I hope this is enough to digest. I did not cover all use cases but if you want to learn more about them. There are plenty of resources on the official site.

Bonus - Some Niche Tricks

What if I want to open a local example.html file then modify and add new content?

    ----------------------- Before -----------------------------

        <html>
         <body>
            <p>
             Add the example link
            </p>
         </body>
        </html>

    ------------------------ Code ------------------------------

        # Open html and read
        file = open("example.html", "r")
        contents = file.read()
        soup = BeautifulSoup(contents, 'lxml')

        # Add new tag
        new_tag = soup.new_tag("a", href="http://www.example.com")
        new_tag.string = 'example'
        soup.p.append(new_tag)

        # Modify a tag
        soup.p.string = 'Changed to a new paragraph'

        # Remember to write and close it otherwise it won't save it
        with open('example.html', 'w') as file:
        file.write(soup)

        file.close()

        ----------------------- Result -------------------------

        <html>
            <body>
             <p>
             Changed to a new paragraph
              <a href="http://www.example.com">
                example
              </a>
             </p>
            </body>
        </html>

Sometimes you will encounter a tag that contains more than one string

        # Example 1 - Use .strings
        for string in soup.strings:
            print(repr(string))
        
            "The first string"
            '\n'
            '\n'
            "The second string"
            '\n'
        
        # Example 2 - As you can see these strings have a lot of extra whitespace
        # You can remove by using the .stripped_strings

        for string in soup.stripped_strings:
            print(repr(string))

            "The first string"
            "The second string"

        You could also use .replace('\n', '') or regex in some cases

Convert HTML character to entity or entity to HTML character

        import html 
        from bs4 import BeautifulSoup
        soup = BeautifulSoup(contents, 'lxml')

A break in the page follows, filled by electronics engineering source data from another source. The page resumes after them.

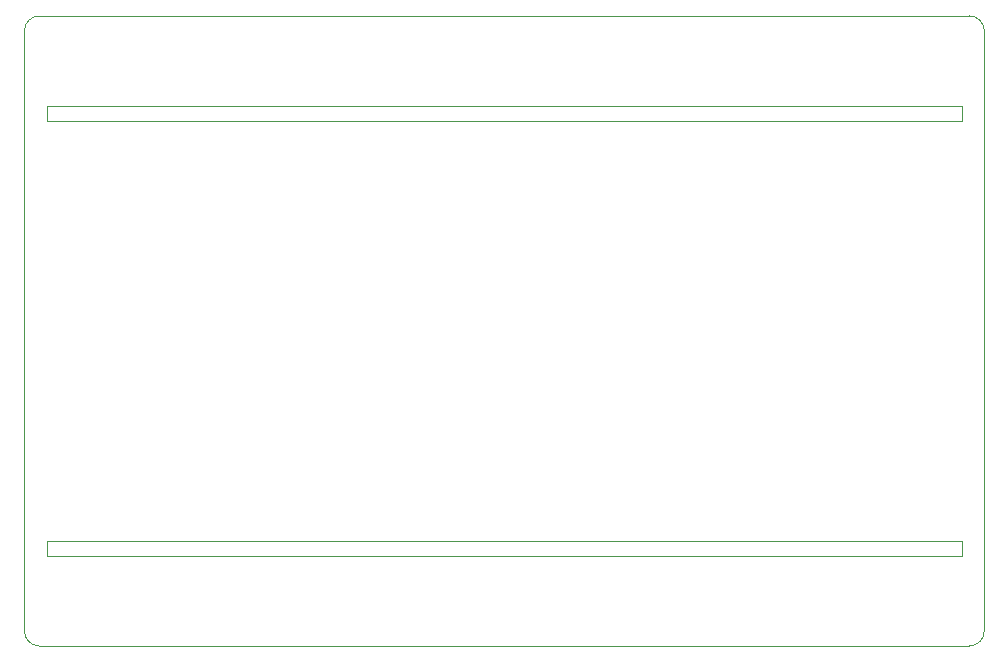
<source format=gm1>
G04 #@! TF.GenerationSoftware,KiCad,Pcbnew,(5.1.5)-3*
G04 #@! TF.CreationDate,2020-11-06T20:31:39+01:00*
G04 #@! TF.ProjectId,Breadboard 400,42726561-6462-46f6-9172-64203430302e,rev?*
G04 #@! TF.SameCoordinates,Original*
G04 #@! TF.FileFunction,Profile,NP*
%FSLAX46Y46*%
G04 Gerber Fmt 4.6, Leading zero omitted, Abs format (unit mm)*
G04 Created by KiCad (PCBNEW (5.1.5)-3) date 2020-11-06 20:31:39*
%MOMM*%
%LPD*%
G04 APERTURE LIST*
%ADD10C,0.050000*%
G04 APERTURE END LIST*
D10*
X161925000Y-77470000D02*
X84455000Y-77470000D01*
X161925000Y-76200000D02*
X161925000Y-77470000D01*
X84455000Y-76200000D02*
X161925000Y-76200000D01*
X84455000Y-77470000D02*
X84455000Y-76200000D01*
X84455000Y-114300000D02*
X84455000Y-113030000D01*
X161925000Y-114300000D02*
X84455000Y-114300000D01*
X161925000Y-113030000D02*
X161925000Y-114300000D01*
X84455000Y-113030000D02*
X161925000Y-113030000D01*
X83820000Y-121920000D02*
G75*
G02X82550000Y-120650000I0J1270000D01*
G01*
X163830000Y-120650000D02*
G75*
G02X162560000Y-121920000I-1270000J0D01*
G01*
X162560000Y-68580000D02*
G75*
G02X163830000Y-69850000I0J-1270000D01*
G01*
X82550000Y-69850000D02*
G75*
G02X83820000Y-68580000I1270000J0D01*
G01*
X163830000Y-120650000D02*
X163830000Y-69850000D01*
X82550000Y-69850000D02*
X82550000Y-120650000D01*
X162560000Y-68580000D02*
X83820000Y-68580000D01*
X162560000Y-121920000D02*
X83820000Y-121920000D01*
M02*

</source>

        # Must prettify it, otherwise it wont work
        entity_format = html.escape(soup.prettify())

        # Revert back
        character = html.unescape(entity_format)

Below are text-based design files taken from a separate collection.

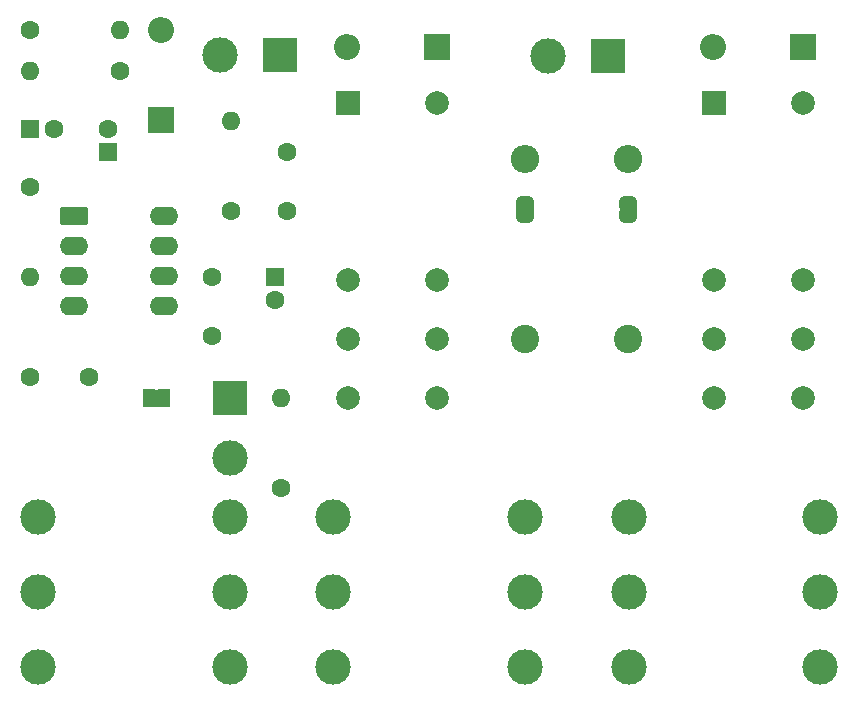
<source format=gts>
%TF.GenerationSoftware,KiCad,Pcbnew,9.0.0+dfsg-1*%
%TF.CreationDate,2025-03-12T14:23:05+01:00*%
%TF.ProjectId,relays-array-2,72656c61-7973-42d6-9172-7261792d322e,1.0*%
%TF.SameCoordinates,Original*%
%TF.FileFunction,Soldermask,Top*%
%TF.FilePolarity,Negative*%
%FSLAX46Y46*%
G04 Gerber Fmt 4.6, Leading zero omitted, Abs format (unit mm)*
G04 Created by KiCad (PCBNEW 9.0.0+dfsg-1) date 2025-03-12 14:23:05*
%MOMM*%
%LPD*%
G01*
G04 APERTURE LIST*
G04 Aperture macros list*
%AMRoundRect*
0 Rectangle with rounded corners*
0 $1 Rounding radius*
0 $2 $3 $4 $5 $6 $7 $8 $9 X,Y pos of 4 corners*
0 Add a 4 corners polygon primitive as box body*
4,1,4,$2,$3,$4,$5,$6,$7,$8,$9,$2,$3,0*
0 Add four circle primitives for the rounded corners*
1,1,$1+$1,$2,$3*
1,1,$1+$1,$4,$5*
1,1,$1+$1,$6,$7*
1,1,$1+$1,$8,$9*
0 Add four rect primitives between the rounded corners*
20,1,$1+$1,$2,$3,$4,$5,0*
20,1,$1+$1,$4,$5,$6,$7,0*
20,1,$1+$1,$6,$7,$8,$9,0*
20,1,$1+$1,$8,$9,$2,$3,0*%
%AMFreePoly0*
4,1,23,0.500000,-0.750000,0.000000,-0.750000,0.000000,-0.745722,-0.065263,-0.745722,-0.191342,-0.711940,-0.304381,-0.646677,-0.396677,-0.554381,-0.461940,-0.441342,-0.495722,-0.315263,-0.495722,-0.250000,-0.500000,-0.250000,-0.500000,0.250000,-0.495722,0.250000,-0.495722,0.315263,-0.461940,0.441342,-0.396677,0.554381,-0.304381,0.646677,-0.191342,0.711940,-0.065263,0.745722,0.000000,0.745722,
0.000000,0.750000,0.500000,0.750000,0.500000,-0.750000,0.500000,-0.750000,$1*%
%AMFreePoly1*
4,1,23,0.000000,0.745722,0.065263,0.745722,0.191342,0.711940,0.304381,0.646677,0.396677,0.554381,0.461940,0.441342,0.495722,0.315263,0.495722,0.250000,0.500000,0.250000,0.500000,-0.250000,0.495722,-0.250000,0.495722,-0.315263,0.461940,-0.441342,0.396677,-0.554381,0.304381,-0.646677,0.191342,-0.711940,0.065263,-0.745722,0.000000,-0.745722,0.000000,-0.750000,-0.500000,-0.750000,
-0.500000,0.750000,0.000000,0.750000,0.000000,0.745722,0.000000,0.745722,$1*%
G04 Aperture macros list end*
%ADD10R,2.200000X2.200000*%
%ADD11O,2.200000X2.200000*%
%ADD12C,1.600000*%
%ADD13O,1.600000X1.600000*%
%ADD14R,1.600000X1.600000*%
%ADD15C,3.000000*%
%ADD16C,2.400000*%
%ADD17O,2.400000X2.400000*%
%ADD18C,2.000000*%
%ADD19R,2.000000X2.000000*%
%ADD20FreePoly0,270.000000*%
%ADD21FreePoly1,270.000000*%
%ADD22R,3.000000X3.000000*%
%ADD23RoundRect,0.250000X-0.950000X-0.550000X0.950000X-0.550000X0.950000X0.550000X-0.950000X0.550000X0*%
%ADD24O,2.400000X1.600000*%
%ADD25R,1.000000X1.500000*%
G04 APERTURE END LIST*
%TO.C,JP3*%
G36*
X80750000Y-83850000D02*
G01*
X79250000Y-83850000D01*
X79250000Y-84150000D01*
X80750000Y-84150000D01*
X80750000Y-83850000D01*
G37*
%TO.C,JPX1*%
G36*
X48950000Y-100750000D02*
G01*
X48650000Y-100750000D01*
X48650000Y-99250000D01*
X48950000Y-99250000D01*
X48950000Y-100750000D01*
G37*
%TO.C,JP2*%
G36*
X89500000Y-83850000D02*
G01*
X88000000Y-83850000D01*
X88000000Y-84150000D01*
X89500000Y-84150000D01*
X89500000Y-83850000D01*
G37*
%TD*%
D10*
%TO.C,D2*%
X103560000Y-70250000D03*
D11*
X95940000Y-70250000D03*
%TD*%
D12*
%TO.C,C2*%
X38100000Y-98200000D03*
X43100000Y-98200000D03*
%TD*%
%TO.C,R13*%
X55100000Y-84100000D03*
D13*
X55100000Y-76480000D03*
%TD*%
D14*
%TO.C,C8*%
X58800000Y-89700000D03*
D12*
X58800000Y-91700000D03*
%TD*%
D15*
%TO.C,J2*%
X105000000Y-116350000D03*
X88770000Y-116350000D03*
X105000000Y-122700000D03*
X88770000Y-122700000D03*
X105000000Y-110000000D03*
X88770000Y-110000000D03*
%TD*%
D14*
%TO.C,C10*%
X38100000Y-77200000D03*
D12*
X40100000Y-77200000D03*
%TD*%
D10*
%TO.C,D9*%
X49200000Y-76410000D03*
D11*
X49200000Y-68790000D03*
%TD*%
D15*
%TO.C,J14*%
X55000000Y-116350000D03*
X38770000Y-116350000D03*
X55000000Y-122700000D03*
X38770000Y-122700000D03*
X55000000Y-110000000D03*
X38770000Y-110000000D03*
%TD*%
D16*
%TO.C,R2*%
X88750000Y-95000000D03*
D17*
X88750000Y-79760000D03*
%TD*%
D18*
%TO.C,K1*%
X65000000Y-95000000D03*
X65000000Y-90000000D03*
X65000000Y-100000000D03*
X72500000Y-95000000D03*
X72500000Y-90000000D03*
X72500000Y-100000000D03*
D19*
X65000000Y-75000000D03*
D18*
X72500000Y-75000000D03*
%TD*%
D10*
%TO.C,D1*%
X72560000Y-70250000D03*
D11*
X64940000Y-70250000D03*
%TD*%
D12*
%TO.C,R16*%
X38100000Y-82080000D03*
D13*
X38100000Y-89700000D03*
%TD*%
D15*
%TO.C,J1*%
X80000000Y-116350000D03*
X63770000Y-116350000D03*
X80000000Y-122700000D03*
X63770000Y-122700000D03*
X80000000Y-110000000D03*
X63770000Y-110000000D03*
%TD*%
D18*
%TO.C,K2*%
X96000000Y-95000000D03*
X96000000Y-90000000D03*
X96000000Y-100000000D03*
X103500000Y-95000000D03*
X103500000Y-90000000D03*
X103500000Y-100000000D03*
D19*
X96000000Y-75000000D03*
D18*
X103500000Y-75000000D03*
%TD*%
D12*
%TO.C,R9*%
X59300000Y-107600000D03*
D13*
X59300000Y-99980000D03*
%TD*%
D12*
%TO.C,C1*%
X53500000Y-94700000D03*
X53500000Y-89700000D03*
%TD*%
D16*
%TO.C,R1*%
X80000000Y-95000000D03*
D17*
X80000000Y-79760000D03*
%TD*%
D20*
%TO.C,JP3*%
X80000000Y-83350000D03*
D21*
X80000000Y-84650000D03*
%TD*%
D12*
%TO.C,R15*%
X38080000Y-68800000D03*
D13*
X45700000Y-68800000D03*
%TD*%
D22*
%TO.C,J3*%
X87040000Y-71000000D03*
D15*
X81960000Y-71000000D03*
%TD*%
D23*
%TO.C,U1*%
X41790000Y-84590000D03*
D24*
X41790000Y-87130000D03*
X41790000Y-89670000D03*
X41790000Y-92210000D03*
X49410000Y-92210000D03*
X49410000Y-89670000D03*
X49410000Y-87130000D03*
X49410000Y-84590000D03*
%TD*%
D22*
%TO.C,J15*%
X55000000Y-100000000D03*
D15*
X55000000Y-105080000D03*
%TD*%
D12*
%TO.C,R14*%
X45700000Y-72300000D03*
D13*
X38080000Y-72300000D03*
%TD*%
D14*
%TO.C,C7*%
X44700000Y-79155113D03*
D12*
X44700000Y-77155113D03*
%TD*%
%TO.C,C3*%
X59800000Y-84100000D03*
X59800000Y-79100000D03*
%TD*%
D25*
%TO.C,JPX1*%
X49450000Y-100000000D03*
X48150000Y-100000000D03*
%TD*%
D22*
%TO.C,J10*%
X59280000Y-70900000D03*
D15*
X54200000Y-70900000D03*
%TD*%
D20*
%TO.C,JP2*%
X88750000Y-83350000D03*
D21*
X88750000Y-84650000D03*
%TD*%
M02*

</source>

Get current page source with Selenium web driver

        from selenium import webdriver
        from bs4 import BeautifulSoup

        driver = webdriver.Chrome()

        # Navigate to url and get current page source for b4soup
        driver.get("http://www.example.com")
        page_source = driver.page_source

        soup = BeautifulSoup(page_source, 'lxml')

        # Question: Why don't we just parsing the exact URL with beautiful Soup without using Selenium?
        # Answer  : Some websites prevent web crawling, and this is one of the ways to get the page content

Last Updated: 20 Aug 2021